To her relief he did turn, dropping his hand.

“The demons,” he told her. “They are always hungrier, more voracious, when it’s a soul…” He paused. “A soul like you.”

Dylan frowned. The way he said it, it was like there was something wrong with her.

“What do you mean, a soul
like me
?”

He considered her for a short moment. “The wraiths, they’ll take any soul, and gladly. But pure souls are like a feast to them.”

Pure souls? Dylan rolled that around her head for a moment, waiting for it to make sense. Pure wasn’t exactly a word she’d use to describe herself; her mother certainly wouldn’t.

“I’m not pure,” she said.

“Yes, you are,” he assured her.

“I’m not,” she disagreed. “Ask my mum, she’s forever telling me that I’m—”

“I don’t mean that you are perfect,” Tristan interrupted. “A pure soul… it’s an innocent.” Dylan shook her head, ready to deny his words again.

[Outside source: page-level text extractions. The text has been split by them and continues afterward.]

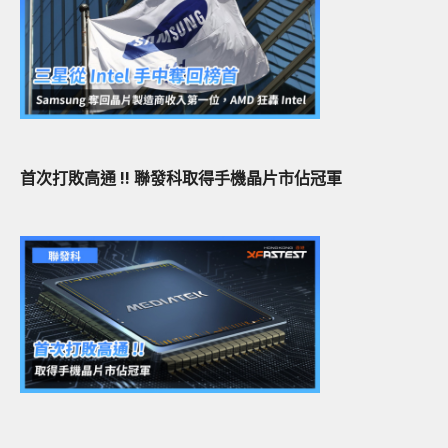
首次打敗高通 !! 聯發科取得手機晶片市佔冠軍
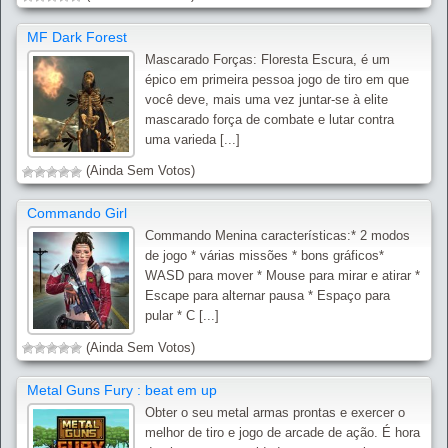
MF Dark Forest
Mascarado Forças: Floresta Escura, é um
épico em primeira pessoa jogo de tiro em que
você deve, mais uma vez juntar-se à elite
mascarado força de combate e lutar contra
uma varieda [...]
(Ainda Sem Votos)
Commando Girl
Commando Menina características:* 2 modos
de jogo * várias missões * bons gráficos*
WASD para mover * Mouse para mirar e atirar *
Escape para alternar pausa * Espaço para
pular * C [...]
(Ainda Sem Votos)
Metal Guns Fury : beat em up
Obter o seu metal armas prontas e exercer o
melhor de tiro e jogo de arcade de ação. É hora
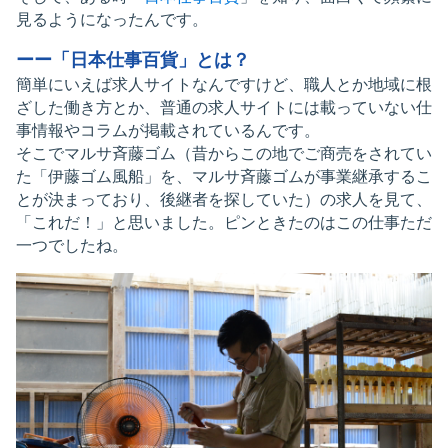
見るようになったんです。
ーー「日本仕事百貨」とは？
簡単にいえば求人サイトなんですけど、職人とか地域に根
ざした働き方とか、普通の求人サイトには載っていない仕
事情報やコラムが掲載されているんです。
そこでマルサ斉藤ゴム（昔からこの地でご商売をされてい
た「伊藤ゴム風船」を、マルサ斉藤ゴムが事業継承するこ
とが決まっており、後継者を探していた）の求人を見て、
「これだ！」と思いました。ピンときたのはこの仕事ただ
一つでしたね。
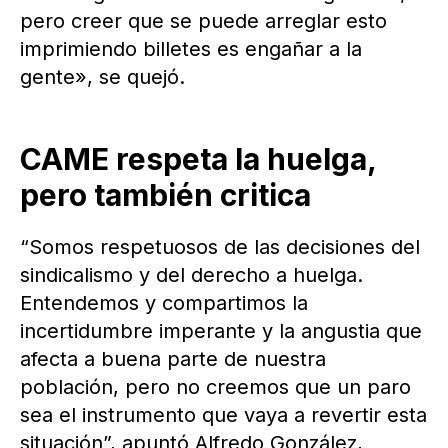
pero creer que se puede arreglar esto
imprimiendo billetes es engañar a la
gente», se quejó.
CAME respeta la huelga,
pero también critica
“Somos respetuosos de las decisiones del
sindicalismo y del derecho a huelga.
Entendemos y compartimos la
incertidumbre imperante y la angustia que
afecta a buena parte de nuestra
población, pero no creemos que un paro
sea el instrumento que vaya a revertir esta
situación”, apuntó Alfredo González,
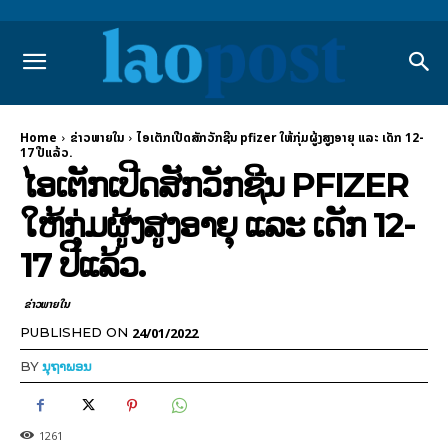
Home
ຂ່າວພາຍ​ໃນ
ໄອເຕັກເປີດສັກວັກຊີນ pfizer ໃຫ້ກຸ່ມຜູ້ງສູງອາຍຸ ແລະ ເດັກ 12-
17 ປີແລ້ວ.
ໄອເຕັກເປີດສັກວັກຊີນ PFIZER
ໃຫ້ກຸ່ມຜູ້ງສູງອາຍຸ ແລະ ເດັກ 12-
17 ປີແລ້ວ.
ຂ່າວພາຍ​ໃນ
24/01/2022
PUBLISHED ON
BY
ນຸຖາພອນ
1261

But then he said it, that word that made the room totally erupt into flames. “A virgin.”

Her mouth opened and closed a few times, but no sound came out. Tristan was watching her carefully, but she seemed to have no control over the muscles of her face, or her blood as it rushed into her cheeks, painting them crimson.

“What?” she finally managed to stutter.

“Virgins,” he repeated. Dylan struggled not to roll her eyes to cover her embarrassment. She really hadn’t needed him to repeat
that
word. “Any time a soul comes into the wasteland that is still untainted, in that way at least, the wraiths are more aggressive, more dangerous.” He looked at her, making sure he had her full attention. “They want you – you specifically. To them, your soul would be a feast. More desirable, more delectable, than the bitter taste of a soul who lived too long.”

Dylan just gaped at him. The words he was speaking didn’t make it past the haze in her brain. She was stuck on that one word. Virgin. How the hell did he know that about her? Was it written across her forehead? But then she remembered, how he’d told her he knew each soul. Inside and out. She cringed. How humiliating! And the way his lips kept twitching as he watched her squirm; he was laughing at her. Had that been what he was thinking, when he was hanging onto her hand: that she was pure and innocent? A virgin?!